I look forward to discussing this with everyone who can make it this evening!
Can’t make it tonight, but here are a few comments:
suggest making the grinding/welding section separate from the metal mills and lathe to keep grit out of the fine parts of the machines
suggest storage be kept out of the wood shop to keep dust off the shelves and projects and make it easier to clean the shop
suggest having the dust collector(s) turn automatically any time a wood shop machine is turned on
suggest the wood shop machines be positioned so that it’s easy to clean behind them, e.g., set them away from the walls or at a 45 or 60º angle to the walls
suggest placing the CNC far enough from any wall that one can easily get at it from any side (e,g. 3 feet);
makes loading/unloading 4x8 sheets much easier ( and cleaning easier, too)
Thanks for your time and your effort on the move!
John, I think my layout posted does most of those, but please let me know if otherwise. I do have vertical storage still in the wood shop, but at our first expansion that coudl be moved out to make way for more/better woodworking equipment
I hate to continue to make this thread tangential to it’s subject like but I want to add to this:
Can “we” please design the handheld part of the new woodshop dust vacuum with a slim extension tube just like a shopvac? In our current shop the actual shopvac never seems to be nearby or requires plugging in and dragging around. The handheld vacuum tube is 5-6" and awkward to use on the floor and in nooks and crannies. I am an old man that doesn’t like bending over but really likes a squeaky clean workshop - two things that are at odds with each other. Let’s design the duct collector to make us fall into a pit of success where the easiest and laziest cleaning can still result in the desired outcome.
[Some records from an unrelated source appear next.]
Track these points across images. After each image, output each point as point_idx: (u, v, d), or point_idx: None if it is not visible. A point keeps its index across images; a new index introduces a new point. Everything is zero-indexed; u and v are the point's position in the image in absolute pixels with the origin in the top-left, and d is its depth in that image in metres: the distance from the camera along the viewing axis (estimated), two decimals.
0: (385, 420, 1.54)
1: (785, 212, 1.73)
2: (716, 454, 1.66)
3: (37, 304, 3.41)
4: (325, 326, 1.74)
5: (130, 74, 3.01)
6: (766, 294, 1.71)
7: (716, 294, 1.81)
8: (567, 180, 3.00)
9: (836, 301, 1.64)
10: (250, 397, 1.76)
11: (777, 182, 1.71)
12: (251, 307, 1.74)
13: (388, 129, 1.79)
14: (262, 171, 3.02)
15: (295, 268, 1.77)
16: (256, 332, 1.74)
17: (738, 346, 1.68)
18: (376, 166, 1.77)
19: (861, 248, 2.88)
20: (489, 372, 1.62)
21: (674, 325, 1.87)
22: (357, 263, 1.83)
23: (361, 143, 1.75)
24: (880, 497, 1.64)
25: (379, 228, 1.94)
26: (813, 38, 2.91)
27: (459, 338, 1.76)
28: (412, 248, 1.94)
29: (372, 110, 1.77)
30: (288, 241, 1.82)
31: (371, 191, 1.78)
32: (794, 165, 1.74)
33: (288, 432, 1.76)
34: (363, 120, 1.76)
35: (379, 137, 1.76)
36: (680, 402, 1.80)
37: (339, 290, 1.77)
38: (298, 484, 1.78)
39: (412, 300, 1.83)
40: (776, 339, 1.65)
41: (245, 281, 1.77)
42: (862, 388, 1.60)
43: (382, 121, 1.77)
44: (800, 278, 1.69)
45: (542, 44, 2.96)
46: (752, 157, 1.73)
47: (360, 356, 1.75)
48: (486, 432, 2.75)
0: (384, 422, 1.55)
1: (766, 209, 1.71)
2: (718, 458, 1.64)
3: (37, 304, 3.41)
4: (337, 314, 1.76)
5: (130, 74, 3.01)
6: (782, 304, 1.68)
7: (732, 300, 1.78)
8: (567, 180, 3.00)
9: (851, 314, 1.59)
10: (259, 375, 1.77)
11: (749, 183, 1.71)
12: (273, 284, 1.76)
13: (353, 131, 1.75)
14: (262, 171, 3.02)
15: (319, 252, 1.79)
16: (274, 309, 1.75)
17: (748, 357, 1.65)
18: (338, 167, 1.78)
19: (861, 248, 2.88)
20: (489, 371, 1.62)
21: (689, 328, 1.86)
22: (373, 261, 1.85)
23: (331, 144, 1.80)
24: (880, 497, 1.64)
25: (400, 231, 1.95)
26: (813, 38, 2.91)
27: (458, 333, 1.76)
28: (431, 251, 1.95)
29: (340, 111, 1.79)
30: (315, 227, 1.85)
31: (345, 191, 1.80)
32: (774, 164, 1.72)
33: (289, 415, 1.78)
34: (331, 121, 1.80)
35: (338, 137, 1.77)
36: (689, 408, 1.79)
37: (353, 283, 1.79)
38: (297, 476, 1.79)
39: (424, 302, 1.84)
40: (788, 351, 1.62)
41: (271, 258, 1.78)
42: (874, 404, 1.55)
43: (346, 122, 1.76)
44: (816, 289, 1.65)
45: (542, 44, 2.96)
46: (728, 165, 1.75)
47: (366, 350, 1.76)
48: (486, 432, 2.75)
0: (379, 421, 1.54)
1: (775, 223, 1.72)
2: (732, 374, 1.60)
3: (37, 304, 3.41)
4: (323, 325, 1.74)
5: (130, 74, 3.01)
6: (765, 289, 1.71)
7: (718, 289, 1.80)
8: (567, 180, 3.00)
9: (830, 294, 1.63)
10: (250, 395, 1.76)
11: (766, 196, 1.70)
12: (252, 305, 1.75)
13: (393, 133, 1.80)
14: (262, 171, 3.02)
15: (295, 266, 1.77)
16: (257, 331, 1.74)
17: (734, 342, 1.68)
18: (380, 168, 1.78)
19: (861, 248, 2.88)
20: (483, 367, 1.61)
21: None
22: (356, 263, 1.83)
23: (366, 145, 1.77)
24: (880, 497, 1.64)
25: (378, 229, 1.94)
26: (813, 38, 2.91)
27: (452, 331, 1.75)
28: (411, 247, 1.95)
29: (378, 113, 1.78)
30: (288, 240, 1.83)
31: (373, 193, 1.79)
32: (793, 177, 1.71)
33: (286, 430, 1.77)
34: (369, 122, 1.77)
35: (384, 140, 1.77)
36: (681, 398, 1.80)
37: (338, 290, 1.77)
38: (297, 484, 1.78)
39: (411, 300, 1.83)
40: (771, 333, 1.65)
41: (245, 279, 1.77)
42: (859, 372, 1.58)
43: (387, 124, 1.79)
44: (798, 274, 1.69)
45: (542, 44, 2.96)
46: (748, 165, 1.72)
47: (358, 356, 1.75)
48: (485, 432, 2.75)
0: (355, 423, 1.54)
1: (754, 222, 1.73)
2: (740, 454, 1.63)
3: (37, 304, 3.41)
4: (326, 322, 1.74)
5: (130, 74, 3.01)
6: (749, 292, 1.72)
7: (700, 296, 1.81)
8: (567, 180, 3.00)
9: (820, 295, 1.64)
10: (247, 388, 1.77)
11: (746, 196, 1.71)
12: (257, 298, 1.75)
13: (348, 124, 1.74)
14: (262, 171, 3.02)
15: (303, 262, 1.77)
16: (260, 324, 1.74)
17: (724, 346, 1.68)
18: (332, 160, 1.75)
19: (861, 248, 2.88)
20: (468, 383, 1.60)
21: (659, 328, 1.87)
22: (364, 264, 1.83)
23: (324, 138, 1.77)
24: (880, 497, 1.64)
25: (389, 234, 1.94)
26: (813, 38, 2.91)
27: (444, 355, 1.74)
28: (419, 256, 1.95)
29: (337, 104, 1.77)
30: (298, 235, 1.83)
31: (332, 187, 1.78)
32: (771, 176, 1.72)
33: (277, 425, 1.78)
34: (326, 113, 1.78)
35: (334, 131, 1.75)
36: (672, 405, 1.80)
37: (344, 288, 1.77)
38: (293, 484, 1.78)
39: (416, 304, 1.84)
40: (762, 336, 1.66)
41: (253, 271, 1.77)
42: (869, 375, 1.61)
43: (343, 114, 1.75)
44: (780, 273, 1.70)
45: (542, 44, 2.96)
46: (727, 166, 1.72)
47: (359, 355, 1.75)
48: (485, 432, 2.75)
Looking at the new plan, the only thing I would suggest is moving the “surface grinder” out of the metal lathe area into the welding area, and
moving the paint booth out of the welding area (maybe into the metal lathe area, as an exchange?).
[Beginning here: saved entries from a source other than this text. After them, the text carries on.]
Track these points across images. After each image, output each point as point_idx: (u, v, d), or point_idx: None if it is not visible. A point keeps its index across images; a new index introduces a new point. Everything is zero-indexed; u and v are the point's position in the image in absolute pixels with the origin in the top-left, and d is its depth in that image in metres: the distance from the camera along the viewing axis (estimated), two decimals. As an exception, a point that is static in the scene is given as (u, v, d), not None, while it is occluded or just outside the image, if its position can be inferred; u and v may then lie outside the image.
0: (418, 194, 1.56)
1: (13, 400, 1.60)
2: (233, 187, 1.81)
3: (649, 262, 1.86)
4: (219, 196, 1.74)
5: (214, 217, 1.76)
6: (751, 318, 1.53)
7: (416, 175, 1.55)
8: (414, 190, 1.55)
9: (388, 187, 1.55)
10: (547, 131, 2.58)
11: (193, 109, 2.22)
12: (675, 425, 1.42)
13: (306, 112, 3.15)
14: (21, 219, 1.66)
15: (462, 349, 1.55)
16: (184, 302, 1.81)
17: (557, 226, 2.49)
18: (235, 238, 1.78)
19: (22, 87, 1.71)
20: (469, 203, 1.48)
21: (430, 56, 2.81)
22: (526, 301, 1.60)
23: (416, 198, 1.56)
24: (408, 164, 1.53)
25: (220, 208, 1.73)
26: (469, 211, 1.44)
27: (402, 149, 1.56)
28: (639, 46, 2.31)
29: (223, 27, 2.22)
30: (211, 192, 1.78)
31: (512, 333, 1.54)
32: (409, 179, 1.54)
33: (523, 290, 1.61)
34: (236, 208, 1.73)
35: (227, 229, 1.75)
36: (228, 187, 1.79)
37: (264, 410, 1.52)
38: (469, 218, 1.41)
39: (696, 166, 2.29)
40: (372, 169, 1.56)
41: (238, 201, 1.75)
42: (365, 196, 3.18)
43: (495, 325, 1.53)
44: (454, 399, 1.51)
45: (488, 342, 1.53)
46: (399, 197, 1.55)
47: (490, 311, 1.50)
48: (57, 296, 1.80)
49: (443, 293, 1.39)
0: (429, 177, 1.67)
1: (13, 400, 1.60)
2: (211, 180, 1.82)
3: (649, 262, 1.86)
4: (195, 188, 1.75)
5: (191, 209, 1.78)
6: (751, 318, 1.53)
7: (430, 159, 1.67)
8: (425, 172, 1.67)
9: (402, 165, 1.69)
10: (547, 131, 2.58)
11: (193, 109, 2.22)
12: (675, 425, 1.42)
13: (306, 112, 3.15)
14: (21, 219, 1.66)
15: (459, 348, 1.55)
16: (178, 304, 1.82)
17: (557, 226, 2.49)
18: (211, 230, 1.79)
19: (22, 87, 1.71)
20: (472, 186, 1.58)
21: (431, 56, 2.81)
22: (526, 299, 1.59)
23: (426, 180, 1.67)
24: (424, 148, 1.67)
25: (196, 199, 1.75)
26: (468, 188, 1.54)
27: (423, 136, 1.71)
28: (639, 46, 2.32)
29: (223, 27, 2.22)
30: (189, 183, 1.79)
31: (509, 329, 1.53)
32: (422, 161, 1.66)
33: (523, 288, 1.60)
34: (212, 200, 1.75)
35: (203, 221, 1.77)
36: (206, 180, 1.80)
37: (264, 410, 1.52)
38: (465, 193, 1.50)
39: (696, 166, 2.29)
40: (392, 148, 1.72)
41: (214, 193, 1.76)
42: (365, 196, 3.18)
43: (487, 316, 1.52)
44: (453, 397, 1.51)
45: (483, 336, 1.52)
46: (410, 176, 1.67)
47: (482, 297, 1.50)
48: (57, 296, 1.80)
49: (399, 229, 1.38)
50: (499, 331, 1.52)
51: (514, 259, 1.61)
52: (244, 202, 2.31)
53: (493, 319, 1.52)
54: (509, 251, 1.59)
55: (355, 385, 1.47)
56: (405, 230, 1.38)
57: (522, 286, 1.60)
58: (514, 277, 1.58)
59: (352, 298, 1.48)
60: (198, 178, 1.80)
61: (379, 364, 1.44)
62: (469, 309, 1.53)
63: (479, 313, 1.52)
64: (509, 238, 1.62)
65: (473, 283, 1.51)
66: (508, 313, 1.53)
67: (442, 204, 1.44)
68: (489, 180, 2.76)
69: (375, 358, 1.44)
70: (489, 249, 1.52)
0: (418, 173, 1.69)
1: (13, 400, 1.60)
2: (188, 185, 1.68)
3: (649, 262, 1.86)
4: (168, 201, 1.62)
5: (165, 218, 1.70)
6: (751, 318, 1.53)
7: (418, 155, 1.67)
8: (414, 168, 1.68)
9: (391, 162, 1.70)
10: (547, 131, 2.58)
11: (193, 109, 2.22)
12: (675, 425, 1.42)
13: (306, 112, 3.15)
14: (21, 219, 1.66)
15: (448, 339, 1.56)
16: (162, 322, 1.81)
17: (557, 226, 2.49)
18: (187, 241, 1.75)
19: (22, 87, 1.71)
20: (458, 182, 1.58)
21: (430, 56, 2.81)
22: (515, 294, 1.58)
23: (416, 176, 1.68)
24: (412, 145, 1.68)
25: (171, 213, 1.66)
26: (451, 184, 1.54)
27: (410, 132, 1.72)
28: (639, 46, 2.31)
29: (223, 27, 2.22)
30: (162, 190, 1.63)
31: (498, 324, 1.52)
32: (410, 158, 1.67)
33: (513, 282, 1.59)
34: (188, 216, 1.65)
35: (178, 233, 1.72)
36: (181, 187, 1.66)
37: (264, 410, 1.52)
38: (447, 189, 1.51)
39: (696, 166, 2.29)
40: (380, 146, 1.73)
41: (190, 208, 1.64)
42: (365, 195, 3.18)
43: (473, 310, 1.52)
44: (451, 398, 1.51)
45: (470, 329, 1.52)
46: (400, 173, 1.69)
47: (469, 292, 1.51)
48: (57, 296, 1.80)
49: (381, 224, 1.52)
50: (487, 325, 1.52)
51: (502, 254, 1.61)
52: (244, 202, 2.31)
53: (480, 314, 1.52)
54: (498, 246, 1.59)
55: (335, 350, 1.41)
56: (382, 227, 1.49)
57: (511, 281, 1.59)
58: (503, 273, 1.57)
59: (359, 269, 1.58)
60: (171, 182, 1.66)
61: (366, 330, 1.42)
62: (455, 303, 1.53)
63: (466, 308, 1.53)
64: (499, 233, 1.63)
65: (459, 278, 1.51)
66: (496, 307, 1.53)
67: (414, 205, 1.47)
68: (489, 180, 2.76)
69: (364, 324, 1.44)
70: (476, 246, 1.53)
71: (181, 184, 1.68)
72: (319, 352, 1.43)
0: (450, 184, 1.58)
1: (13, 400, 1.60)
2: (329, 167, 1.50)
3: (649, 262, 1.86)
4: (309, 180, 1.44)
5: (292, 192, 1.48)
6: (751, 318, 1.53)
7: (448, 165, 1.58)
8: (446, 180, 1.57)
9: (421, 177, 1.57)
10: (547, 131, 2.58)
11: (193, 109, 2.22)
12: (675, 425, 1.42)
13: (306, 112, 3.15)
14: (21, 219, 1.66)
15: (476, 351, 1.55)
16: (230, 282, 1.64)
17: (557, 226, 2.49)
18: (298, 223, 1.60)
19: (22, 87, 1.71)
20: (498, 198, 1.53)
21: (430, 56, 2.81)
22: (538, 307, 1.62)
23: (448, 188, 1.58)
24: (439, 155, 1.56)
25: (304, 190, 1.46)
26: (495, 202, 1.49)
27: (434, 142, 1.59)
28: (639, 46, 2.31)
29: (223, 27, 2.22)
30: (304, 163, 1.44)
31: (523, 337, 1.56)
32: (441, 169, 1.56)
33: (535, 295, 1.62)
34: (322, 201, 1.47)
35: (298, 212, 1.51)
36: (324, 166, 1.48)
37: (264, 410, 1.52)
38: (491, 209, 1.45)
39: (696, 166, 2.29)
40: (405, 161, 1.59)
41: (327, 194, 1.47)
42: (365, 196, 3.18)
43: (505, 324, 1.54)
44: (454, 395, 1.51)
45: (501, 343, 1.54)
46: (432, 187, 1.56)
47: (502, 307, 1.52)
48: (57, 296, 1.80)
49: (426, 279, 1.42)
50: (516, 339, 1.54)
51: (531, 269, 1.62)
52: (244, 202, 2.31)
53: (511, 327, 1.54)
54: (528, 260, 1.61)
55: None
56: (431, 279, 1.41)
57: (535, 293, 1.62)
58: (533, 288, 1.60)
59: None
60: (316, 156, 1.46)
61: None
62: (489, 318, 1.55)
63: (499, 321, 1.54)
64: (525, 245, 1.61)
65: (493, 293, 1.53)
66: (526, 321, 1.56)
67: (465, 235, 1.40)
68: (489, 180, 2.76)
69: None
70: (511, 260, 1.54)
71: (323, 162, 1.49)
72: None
That would get grit away from the lathe and mill, and flammable (or inflammable ; ) ) fumes away from the welders.
Again, thanks for the work you all are doing on this!
I sympathize with both the concept of a clean shop and the idea of not having to drag a 6" hose behind a dust collection “broom”.
We’re a maker space, lets “Roomba™-ize” a ShopVac™ and have it continually clean the floor!
Failing that, I wonder if a there is such a thing as a rechargeable shop vac?
This could be docked in a specific place for charging, but more easily moved around the space for cleaning.
Easier to find, easier to use!
My P.S. got left behind!
P.S. We could also consider simply hanging a shop vac broom on the wall, with a 2 1/4" (or whatever size) hose and an adapter
to the 6" DC ducting and plug the adapter into the nearest blast gate to clean a given area.
If we are set enough on the floor plan for the wood shop, I can turn my thoughts and design efforts to the wood shop dust collection system. I like the idea of smaller hoses for general clean up and small tools. Also some ideas about remote power, automated gates, etc are interesting.
I’ll look into this some and am open to all thoughts/opinions/input etc. If this becomes a hot topic, it should probably have its own thread....
The sooner the better in my opinion and you brim with energy and enthusiasm so I can’t think of a better person.